We recently published a summary of the Future Homes Standard.
Some NHF members were concerned the proposals in the original consultation might not be ambitious enough. They were worried they would build homes to a new standard, only to find they still needed costly and disruptive work to make net zero further down the line. We made this point directly to officials and ministers. That’s why we welcome confirmation that homes built to the Future Homes Standard should not require any retrofit. The intention is that these homes will become net zero once the electricity grid is decarbonised.
Some members also wanted to see the government introduce the Future Homes Standard more quickly. It is great to see housing associations being so ambitious and we know some are already committed to going further and faster than current targets or regulations require. But we think the introduction of the interim uplift in the carbon emissions target for new homes from this year is a useful stepping stone to 2025.
On technology, despite the increasing focus on heat pumps, the government remains technology-neutral. We recognise that technology is evolving fast but we need to be confident that by the time the Future Homes Standard is introduced in 2025, we have the materials and techniques we need to build homes that are truly fit for the future.
We all know there will be many challenges ahead and that the journey to net zero will not be an easy one.
On new homes, we will be supporting members through the introduction of the interim uplift in building standards, including how this may impact on any new homes you build through the new Affordable Homes Programme. We will also engage members fully in the technical consultation on the Future Homes Standard due in 2023.
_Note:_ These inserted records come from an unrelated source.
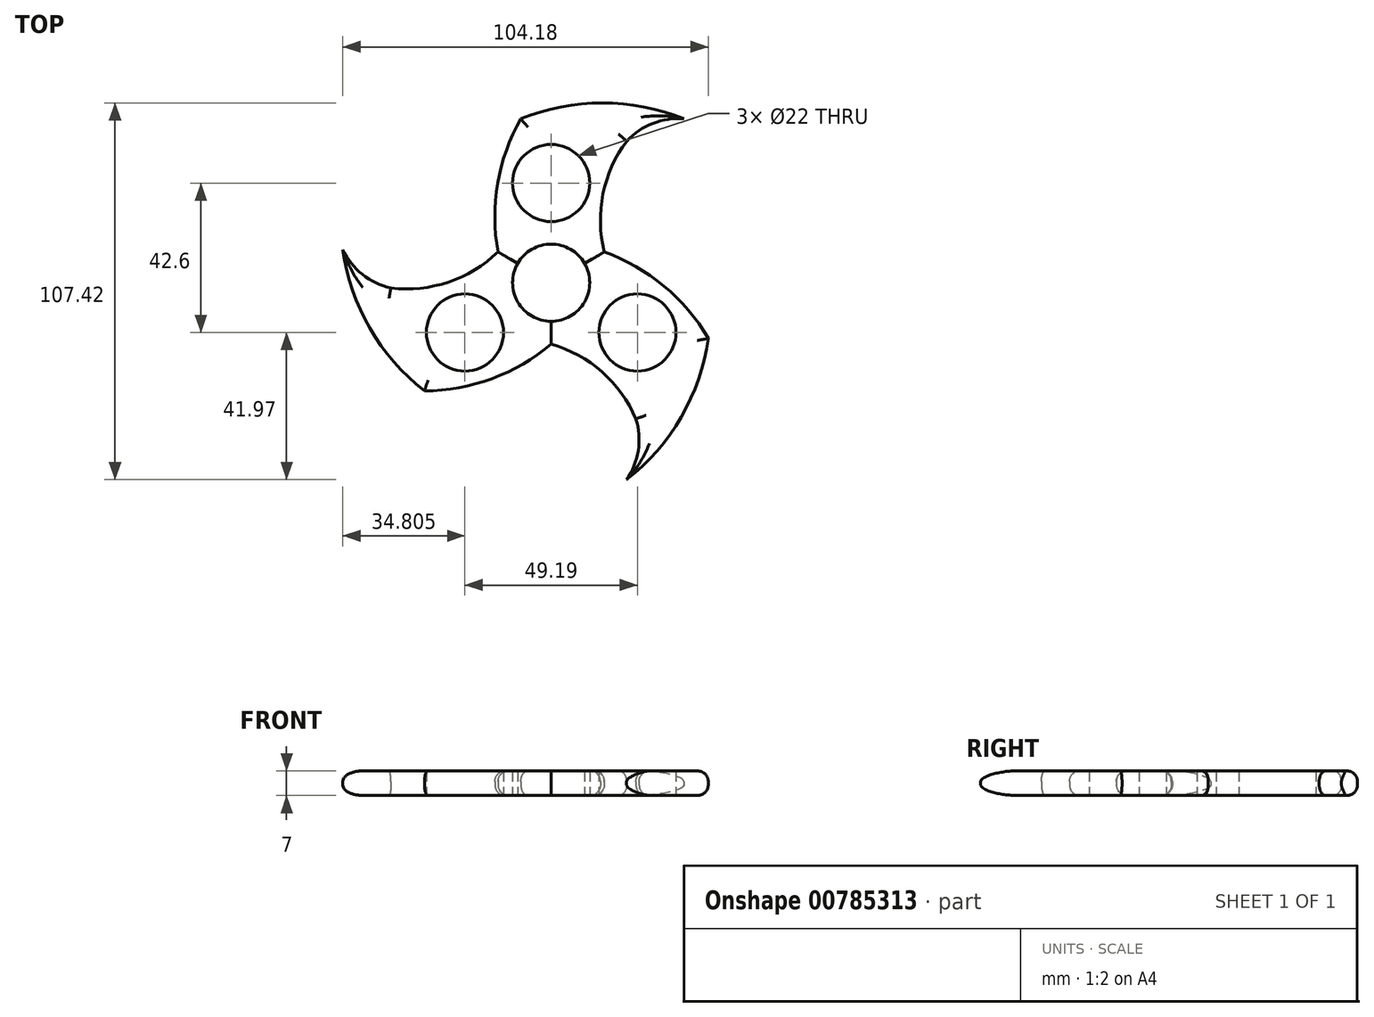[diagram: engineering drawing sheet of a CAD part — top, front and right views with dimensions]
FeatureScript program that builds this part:
annotation { "Feature Type Name" : "Feature", "Feature Type Description" : "" }
export const myFeature = defineFeature(function(context is Context, id is Id, definition is map)
    precondition{}
    {
        {
            var Q0;
            Q0=qCreatedBy(makeId("Top.planeOp"),FACE);
            var sketch = newSketch(context, id + "F0", { "sketchPlane" : qUnion([Q0])});
            skLineSegment(sketch, "E0", {"start": v(0, 0) * mm, "end": v(-9.53, 5.5) * mm});
            skLineSegment(sketch, "E1", {"start": v(0, 0) * mm, "end": v(9.53, 5.5) * mm});
            skArc(sketch, "E2", {"start": v(9.53, 5.5) * mm, "mid": v(0, 11) * mm, "end": v(-9.53, 5.5) * mm});
            skCircle(sketch, "E3", {"center": v(0, 28.4) * mm, "radius": 11 * mm});
            skLineSegment(sketch, "E4", {"start": v(-9.53, 5.5) * mm, "end": v(-15.16, 8.75) * mm});
            skLineSegment(sketch, "E5", {"start": v(9.53, 5.5) * mm, "end": v(15.16, 8.75) * mm});
            skArc(sketch, "E6", {"start": v(-8.65, 46.72) * mm, "mid": v(-15.24, 28.3) * mm, "end": v(-15.16, 8.75) * mm});
            skArc(sketch, "E7", {"start": v(37.89, 46.72) * mm, "mid": v(14.62, 51.25) * mm, "end": v(-8.65, 46.72) * mm});
            skArc(sketch, "E8", {"start": v(37.89, 46.72) * mm, "mid": v(28.98, 45.41) * mm, "end": v(21.54, 40.35) * mm});
            skArc(sketch, "E9", {"start": v(21.54, 40.35) * mm, "mid": v(14.78, 25.27) * mm, "end": v(15.16, 8.75) * mm});
            skSolve(sketch);
        }
        {
            var Q0;
            Q0=qCreatedBy(makeId("Front.planeOp"),FACE);
            var sketch = newSketch(context, id + "F1", { "sketchPlane" : qUnion([Q0])});
            skLineSegment(sketch, "E10", {"start": v(0, 0) * mm, "end": v(0, -12.8) * mm});
            skSolve(sketch);
        }
        {
            var Q0;
            Q0=makeQuery(id+"F0.imprint","IMPRINT",FACE,{"disambiguationData":[TD([[makeQuery(id+"F0.imprint","IMPRINT",EDGE,{"derivedFrom":sQuery(id+"F0.wireOp",EDGE,"E2")}),-1.0]])]});
            extrude(context, id + "F2", {"entities" : qUnion([Q0]), "depth" : 7 * mm, "offsetDistance" : 25 * mm});
        }
        {
            var Q0;
            Q0=makeQuery(id+"F2.opExtrude","CAP_EDGE",EDGE,{"disambiguationData":[OSD([sQuery(id+"F0.wireOp",EDGE,"E7")])],"isStart":true});
            var Q1;
            Q1=makeQuery(id+"F2.opExtrude","CAP_EDGE",EDGE,{"disambiguationData":[OSD([sQuery(id+"F0.wireOp",EDGE,"E7")])],"isStart":false});
            var Q2;
            Q2=makeQuery(id+"F2.opExtrude","CAP_EDGE",EDGE,{"disambiguationData":[OSD([sQuery(id+"F0.wireOp",EDGE,"E6")])],"isStart":true});
            var Q3;
            Q3=makeQuery(id+"F2.opExtrude","CAP_EDGE",EDGE,{"disambiguationData":[OSD([sQuery(id+"F0.wireOp",EDGE,"E6")])],"isStart":false});
            var Q4;
            Q4=makeQuery(id+"F2.opExtrude","CAP_EDGE",EDGE,{"disambiguationData":[OSD([sQuery(id+"F0.wireOp",EDGE,"E9")])],"isStart":false});
            var Q5;
            Q5=makeQuery(id+"F2.opExtrude","CAP_EDGE",EDGE,{"disambiguationData":[OSD([sQuery(id+"F0.wireOp",EDGE,"E8")])],"isStart":false});
            var Q6;
            Q6=makeQuery(id+"F2.opExtrude","CAP_EDGE",EDGE,{"disambiguationData":[OSD([sQuery(id+"F0.wireOp",EDGE,"E8")])],"isStart":true});
            var Q7;
            Q7=makeQuery(id+"F2.opExtrude","CAP_EDGE",EDGE,{"disambiguationData":[OSD([sQuery(id+"F0.wireOp",EDGE,"E9")])],"isStart":true});
            fillet(context, id + "F3", {"entities" : qUnion([Q0, Q1, Q2, Q3, Q4, Q5, Q6, Q7]), "radius" : 3 * mm, "tangentPropagation" : true, "allowEdgeOverflow" : false});
        }
        {
            var Q0;
            Q0=makeQuery(id+"F2.opExtrude","SWEPT_BODY",BODY,{"disambiguationData":[OSD([sQuery(id+"F0.wireOp",EDGE,"E2"),sQuery(id+"F0.wireOp",EDGE,"E3"),sQuery(id+"F0.wireOp",EDGE,"E4"),sQuery(id+"F0.wireOp",EDGE,"E5"),sQuery(id+"F0.wireOp",EDGE,"E6"),sQuery(id+"F0.wireOp",EDGE,"E7"),sQuery(id+"F0.wireOp",EDGE,"E8"),sQuery(id+"F0.wireOp",EDGE,"E9")])]});
            var Q1;
            Q1=sQuery(id+"F1.wireOp",EDGE,"E10");
            circularPattern(context, id + "F4", {"entities" : qUnion([Q0]), "axis" : qUnion([Q1]), "angle" : 360 * degree, "instanceCount" : 3, "equalSpace" : true});
        }
    });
And on decarbonising existing homes, we will continue to provide a voice for housing associations, to shape and influence the policy agenda, to work with government to deliver a Social Housing Decarbonisation Fund and to support cooperation and collaboration across the sector.
Because, even though the challenges are significant, the benefits are huge: warmer homes, cheaper fuel bills, healthier and happier residents, greener communities and a better planet.